**Saved entries**
⟨
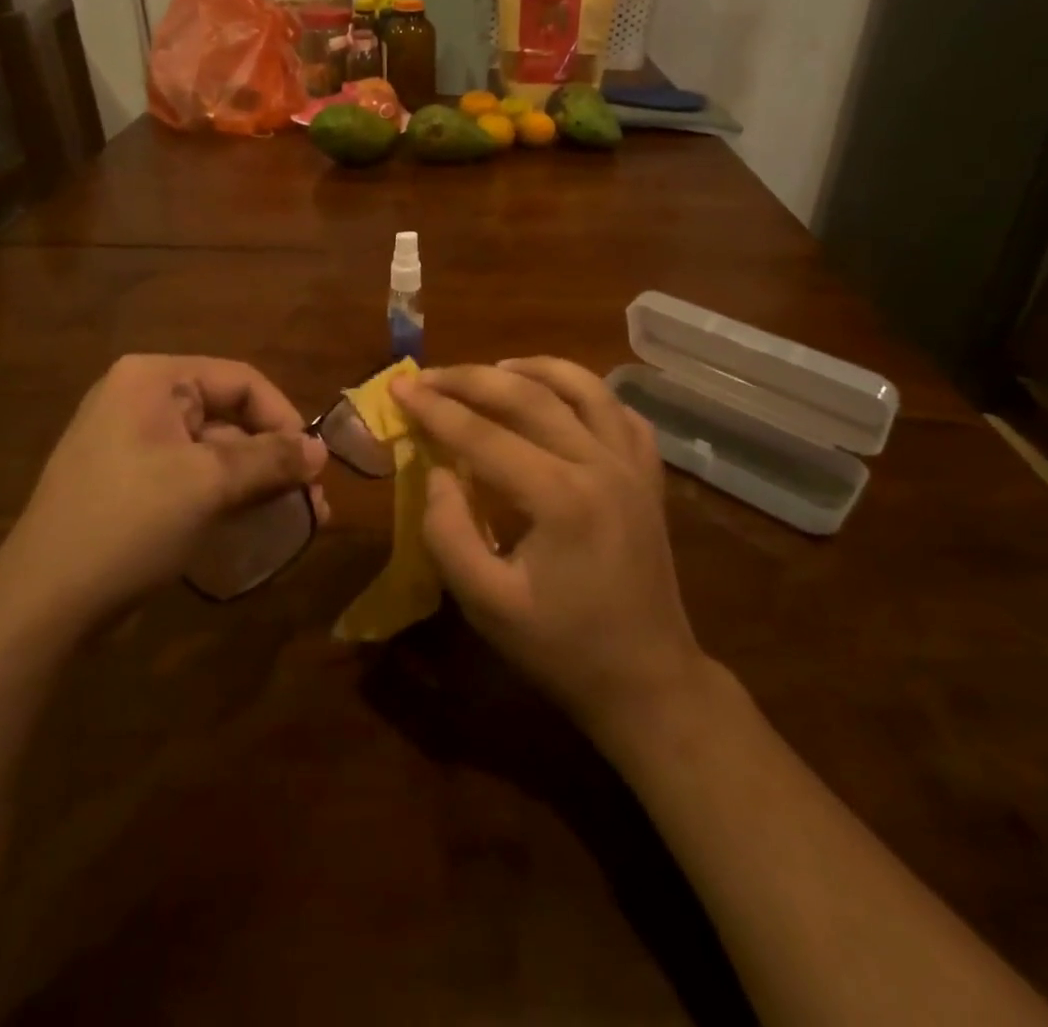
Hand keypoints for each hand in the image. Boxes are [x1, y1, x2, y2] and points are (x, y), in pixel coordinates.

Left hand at [0, 355, 326, 628]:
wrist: (43, 605)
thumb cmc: (129, 523)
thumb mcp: (209, 483)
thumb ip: (271, 459)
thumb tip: (320, 450)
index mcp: (153, 380)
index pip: (241, 380)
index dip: (284, 418)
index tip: (313, 463)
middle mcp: (141, 401)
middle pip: (229, 416)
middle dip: (275, 458)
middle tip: (311, 498)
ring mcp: (132, 445)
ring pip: (215, 452)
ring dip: (258, 481)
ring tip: (300, 517)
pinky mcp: (131, 486)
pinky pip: (193, 478)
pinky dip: (228, 497)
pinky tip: (259, 524)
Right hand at [393, 358, 707, 734]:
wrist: (648, 679)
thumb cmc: (562, 648)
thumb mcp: (487, 604)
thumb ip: (448, 532)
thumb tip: (438, 472)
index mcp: (560, 497)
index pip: (483, 435)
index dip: (434, 408)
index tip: (398, 386)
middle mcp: (601, 464)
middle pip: (529, 396)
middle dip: (471, 379)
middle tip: (429, 375)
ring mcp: (632, 465)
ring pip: (584, 387)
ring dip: (534, 369)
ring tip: (494, 369)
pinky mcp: (648, 476)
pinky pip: (620, 412)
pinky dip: (586, 393)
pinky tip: (560, 398)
⟩
**What to work on**
Omit the pictures; restate every entry word for word.

**Expected output**
Hand keypoints for each hand in the image. Boxes are [x1, y1, x2, y2] and points are (x, y), in pixel coordinates.

Left hand at [0, 355, 326, 628]:
wrist: (43, 605)
thumb cmc: (129, 523)
thumb mcp: (209, 483)
thumb ip: (271, 459)
thumb tip: (320, 450)
index mcp: (153, 380)
index pip: (241, 380)
index dip: (284, 418)
index tip: (313, 463)
middle mcp: (141, 401)
middle pip: (229, 416)
middle dip: (275, 458)
middle tip: (311, 498)
ring mcp: (132, 445)
ring pip: (215, 452)
ring dip: (258, 481)
ring tip: (300, 517)
pinky mcp: (131, 486)
pinky pip: (193, 478)
pinky dip: (228, 497)
pinky tip: (259, 524)
Right hand at [393, 358, 707, 734]:
wrist: (648, 679)
thumb cmc: (562, 648)
thumb mcp: (487, 604)
thumb ip: (448, 532)
thumb tip: (438, 472)
index mcp: (560, 497)
index pip: (483, 435)
index dip: (434, 408)
index tip: (398, 386)
middle mcp: (601, 464)
middle pip: (529, 396)
middle dip: (471, 379)
middle tip: (429, 375)
ring mcp: (632, 465)
ring pip: (584, 387)
ring dip: (534, 369)
ring tip: (494, 369)
pinky mcp: (648, 476)
pinky pip: (620, 412)
pinky dip: (586, 393)
pinky tip: (560, 398)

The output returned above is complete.